TASK GOAL:
The string "picture" appears in some lines of the data. Report how many, with no other words.

-------- SUPPLIED RECORDS --------

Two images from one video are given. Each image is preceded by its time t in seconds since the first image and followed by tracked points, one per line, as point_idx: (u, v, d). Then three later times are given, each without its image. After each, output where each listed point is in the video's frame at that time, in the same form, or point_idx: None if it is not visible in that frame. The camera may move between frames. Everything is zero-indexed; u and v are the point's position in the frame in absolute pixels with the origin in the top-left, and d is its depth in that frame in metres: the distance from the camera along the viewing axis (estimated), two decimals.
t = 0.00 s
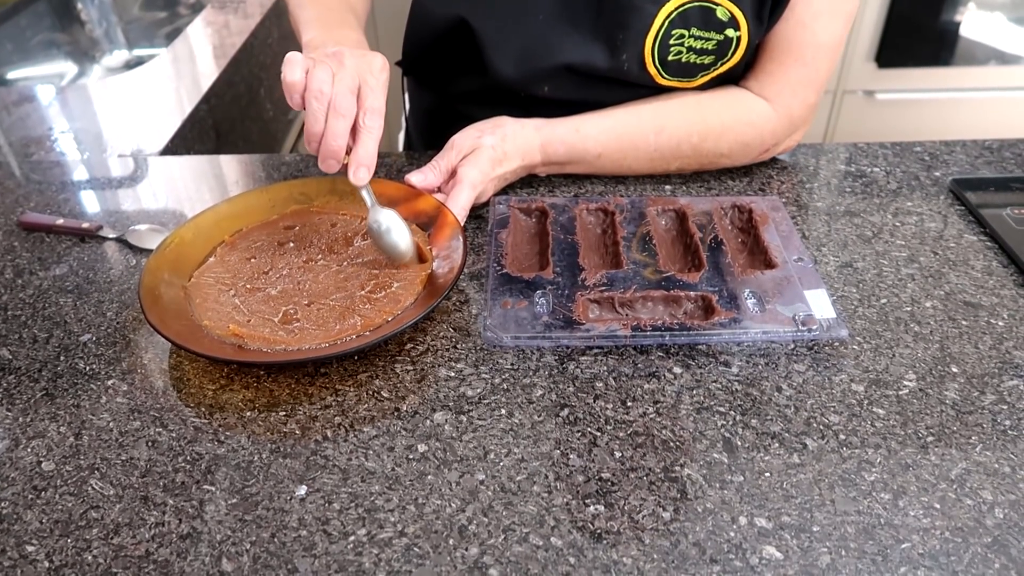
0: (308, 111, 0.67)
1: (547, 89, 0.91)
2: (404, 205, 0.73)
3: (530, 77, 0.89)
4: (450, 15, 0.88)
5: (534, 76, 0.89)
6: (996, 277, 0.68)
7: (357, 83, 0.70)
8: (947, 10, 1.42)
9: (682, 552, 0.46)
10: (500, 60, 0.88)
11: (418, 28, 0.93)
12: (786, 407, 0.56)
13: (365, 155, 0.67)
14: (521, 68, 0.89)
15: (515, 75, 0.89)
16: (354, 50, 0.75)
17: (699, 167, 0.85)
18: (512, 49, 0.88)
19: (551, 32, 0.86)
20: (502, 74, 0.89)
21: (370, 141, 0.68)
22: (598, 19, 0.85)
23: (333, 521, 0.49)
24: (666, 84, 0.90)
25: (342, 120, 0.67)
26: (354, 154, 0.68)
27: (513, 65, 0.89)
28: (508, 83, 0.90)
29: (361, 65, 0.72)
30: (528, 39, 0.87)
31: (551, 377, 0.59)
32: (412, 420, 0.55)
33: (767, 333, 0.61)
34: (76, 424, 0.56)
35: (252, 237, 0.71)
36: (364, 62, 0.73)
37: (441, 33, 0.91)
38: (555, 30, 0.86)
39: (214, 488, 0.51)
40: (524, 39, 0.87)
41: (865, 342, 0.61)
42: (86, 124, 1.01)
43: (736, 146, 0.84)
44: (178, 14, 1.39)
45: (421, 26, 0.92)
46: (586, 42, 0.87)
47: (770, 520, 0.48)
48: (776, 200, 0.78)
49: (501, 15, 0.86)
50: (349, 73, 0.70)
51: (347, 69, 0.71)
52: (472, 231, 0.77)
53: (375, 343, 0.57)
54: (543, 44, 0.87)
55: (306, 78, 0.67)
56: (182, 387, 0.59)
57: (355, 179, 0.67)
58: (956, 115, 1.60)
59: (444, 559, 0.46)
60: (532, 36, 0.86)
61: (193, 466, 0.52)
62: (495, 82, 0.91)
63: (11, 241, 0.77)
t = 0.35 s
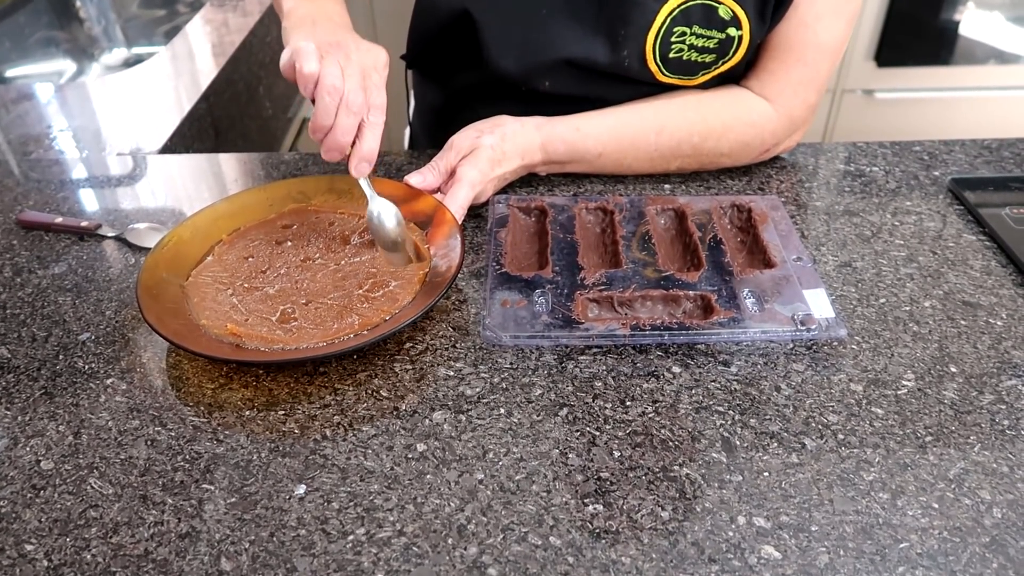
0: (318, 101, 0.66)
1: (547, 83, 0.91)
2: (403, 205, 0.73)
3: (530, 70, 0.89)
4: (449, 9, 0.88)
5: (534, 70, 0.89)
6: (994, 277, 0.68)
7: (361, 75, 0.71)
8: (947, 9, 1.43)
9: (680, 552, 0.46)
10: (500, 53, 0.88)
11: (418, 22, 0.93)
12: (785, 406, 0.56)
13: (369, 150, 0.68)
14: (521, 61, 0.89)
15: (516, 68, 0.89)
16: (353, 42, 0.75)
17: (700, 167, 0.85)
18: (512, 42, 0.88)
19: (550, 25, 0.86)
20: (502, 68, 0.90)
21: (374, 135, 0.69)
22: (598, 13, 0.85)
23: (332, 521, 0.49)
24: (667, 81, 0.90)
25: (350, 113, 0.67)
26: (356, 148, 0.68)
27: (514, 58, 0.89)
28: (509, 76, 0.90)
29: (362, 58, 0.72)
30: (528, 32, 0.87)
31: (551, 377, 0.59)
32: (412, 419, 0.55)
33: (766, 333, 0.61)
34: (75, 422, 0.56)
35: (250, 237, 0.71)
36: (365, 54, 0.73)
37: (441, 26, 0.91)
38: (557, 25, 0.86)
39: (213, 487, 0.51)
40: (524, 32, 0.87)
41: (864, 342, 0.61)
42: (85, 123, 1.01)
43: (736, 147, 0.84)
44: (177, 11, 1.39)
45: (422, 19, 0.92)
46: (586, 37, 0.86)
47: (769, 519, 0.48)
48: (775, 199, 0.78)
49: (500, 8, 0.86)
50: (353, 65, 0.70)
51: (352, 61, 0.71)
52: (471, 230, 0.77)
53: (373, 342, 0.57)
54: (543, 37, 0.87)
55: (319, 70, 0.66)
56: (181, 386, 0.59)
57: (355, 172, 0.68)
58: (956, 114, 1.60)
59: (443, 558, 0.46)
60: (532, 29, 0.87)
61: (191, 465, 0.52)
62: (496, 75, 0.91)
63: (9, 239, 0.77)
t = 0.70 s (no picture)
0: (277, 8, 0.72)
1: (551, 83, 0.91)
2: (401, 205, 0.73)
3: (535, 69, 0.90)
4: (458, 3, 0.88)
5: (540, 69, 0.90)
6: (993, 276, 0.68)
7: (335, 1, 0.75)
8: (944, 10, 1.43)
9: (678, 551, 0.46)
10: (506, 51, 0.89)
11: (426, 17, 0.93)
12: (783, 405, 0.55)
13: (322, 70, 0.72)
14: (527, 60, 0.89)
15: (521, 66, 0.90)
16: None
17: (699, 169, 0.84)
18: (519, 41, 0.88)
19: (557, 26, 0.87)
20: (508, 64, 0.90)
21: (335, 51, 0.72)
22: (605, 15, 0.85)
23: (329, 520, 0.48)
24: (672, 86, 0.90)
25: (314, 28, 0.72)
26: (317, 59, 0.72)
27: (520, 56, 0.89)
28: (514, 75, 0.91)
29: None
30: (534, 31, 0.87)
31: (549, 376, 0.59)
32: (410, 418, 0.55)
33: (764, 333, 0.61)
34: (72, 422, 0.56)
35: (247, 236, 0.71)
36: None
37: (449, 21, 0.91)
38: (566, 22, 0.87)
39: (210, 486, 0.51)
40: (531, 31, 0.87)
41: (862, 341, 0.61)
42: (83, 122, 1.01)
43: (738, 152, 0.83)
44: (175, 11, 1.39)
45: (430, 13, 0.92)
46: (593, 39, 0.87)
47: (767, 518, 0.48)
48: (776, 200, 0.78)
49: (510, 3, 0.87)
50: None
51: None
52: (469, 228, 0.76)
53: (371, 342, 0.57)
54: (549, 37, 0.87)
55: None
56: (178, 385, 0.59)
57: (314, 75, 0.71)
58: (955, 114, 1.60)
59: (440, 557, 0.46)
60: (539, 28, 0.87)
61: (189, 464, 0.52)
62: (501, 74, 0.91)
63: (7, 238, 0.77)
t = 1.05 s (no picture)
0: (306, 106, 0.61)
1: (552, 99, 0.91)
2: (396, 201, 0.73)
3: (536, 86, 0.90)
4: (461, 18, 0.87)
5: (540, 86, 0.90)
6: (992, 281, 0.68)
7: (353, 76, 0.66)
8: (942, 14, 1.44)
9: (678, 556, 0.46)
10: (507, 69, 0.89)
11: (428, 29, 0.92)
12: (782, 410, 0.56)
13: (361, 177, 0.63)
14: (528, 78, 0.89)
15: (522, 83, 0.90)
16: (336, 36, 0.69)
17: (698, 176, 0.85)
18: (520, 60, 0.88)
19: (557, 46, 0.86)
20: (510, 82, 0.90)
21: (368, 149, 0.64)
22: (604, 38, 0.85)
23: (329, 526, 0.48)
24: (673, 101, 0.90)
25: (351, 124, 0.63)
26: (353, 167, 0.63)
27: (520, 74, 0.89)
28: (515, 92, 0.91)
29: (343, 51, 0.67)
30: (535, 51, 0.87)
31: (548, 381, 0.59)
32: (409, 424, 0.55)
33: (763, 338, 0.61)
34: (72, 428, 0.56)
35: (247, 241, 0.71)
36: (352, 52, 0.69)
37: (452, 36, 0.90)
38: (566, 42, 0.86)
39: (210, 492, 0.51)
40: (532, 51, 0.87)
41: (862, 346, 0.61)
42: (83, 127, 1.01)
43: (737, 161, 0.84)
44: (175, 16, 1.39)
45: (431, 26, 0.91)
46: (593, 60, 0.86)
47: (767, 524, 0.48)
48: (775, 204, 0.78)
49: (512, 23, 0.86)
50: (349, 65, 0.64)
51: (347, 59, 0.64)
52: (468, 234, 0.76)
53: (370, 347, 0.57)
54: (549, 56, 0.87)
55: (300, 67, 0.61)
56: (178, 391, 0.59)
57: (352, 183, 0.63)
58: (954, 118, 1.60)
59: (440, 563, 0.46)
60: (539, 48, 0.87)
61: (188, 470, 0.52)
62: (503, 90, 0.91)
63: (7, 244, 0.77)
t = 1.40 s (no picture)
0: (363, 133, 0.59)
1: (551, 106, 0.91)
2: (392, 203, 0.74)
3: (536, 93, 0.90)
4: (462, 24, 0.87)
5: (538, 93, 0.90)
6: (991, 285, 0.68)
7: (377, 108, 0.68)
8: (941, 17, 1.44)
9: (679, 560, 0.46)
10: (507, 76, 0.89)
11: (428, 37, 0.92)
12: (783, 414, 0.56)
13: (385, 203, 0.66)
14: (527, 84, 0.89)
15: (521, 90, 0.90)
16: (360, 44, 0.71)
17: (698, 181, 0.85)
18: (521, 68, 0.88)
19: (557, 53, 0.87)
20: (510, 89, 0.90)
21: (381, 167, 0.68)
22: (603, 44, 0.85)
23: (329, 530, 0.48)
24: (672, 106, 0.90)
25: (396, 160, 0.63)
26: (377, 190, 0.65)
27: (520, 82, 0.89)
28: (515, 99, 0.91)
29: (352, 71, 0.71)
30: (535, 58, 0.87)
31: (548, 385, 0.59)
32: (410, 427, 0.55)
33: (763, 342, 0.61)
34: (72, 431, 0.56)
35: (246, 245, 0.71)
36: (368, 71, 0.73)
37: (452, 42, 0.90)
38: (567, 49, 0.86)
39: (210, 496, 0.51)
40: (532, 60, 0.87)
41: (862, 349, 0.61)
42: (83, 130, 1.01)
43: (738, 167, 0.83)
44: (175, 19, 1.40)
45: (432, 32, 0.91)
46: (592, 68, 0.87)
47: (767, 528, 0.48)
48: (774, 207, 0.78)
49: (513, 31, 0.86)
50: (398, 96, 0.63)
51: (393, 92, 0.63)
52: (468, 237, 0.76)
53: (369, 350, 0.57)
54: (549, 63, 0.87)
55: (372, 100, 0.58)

--------

FINISHED EXERCISE:
3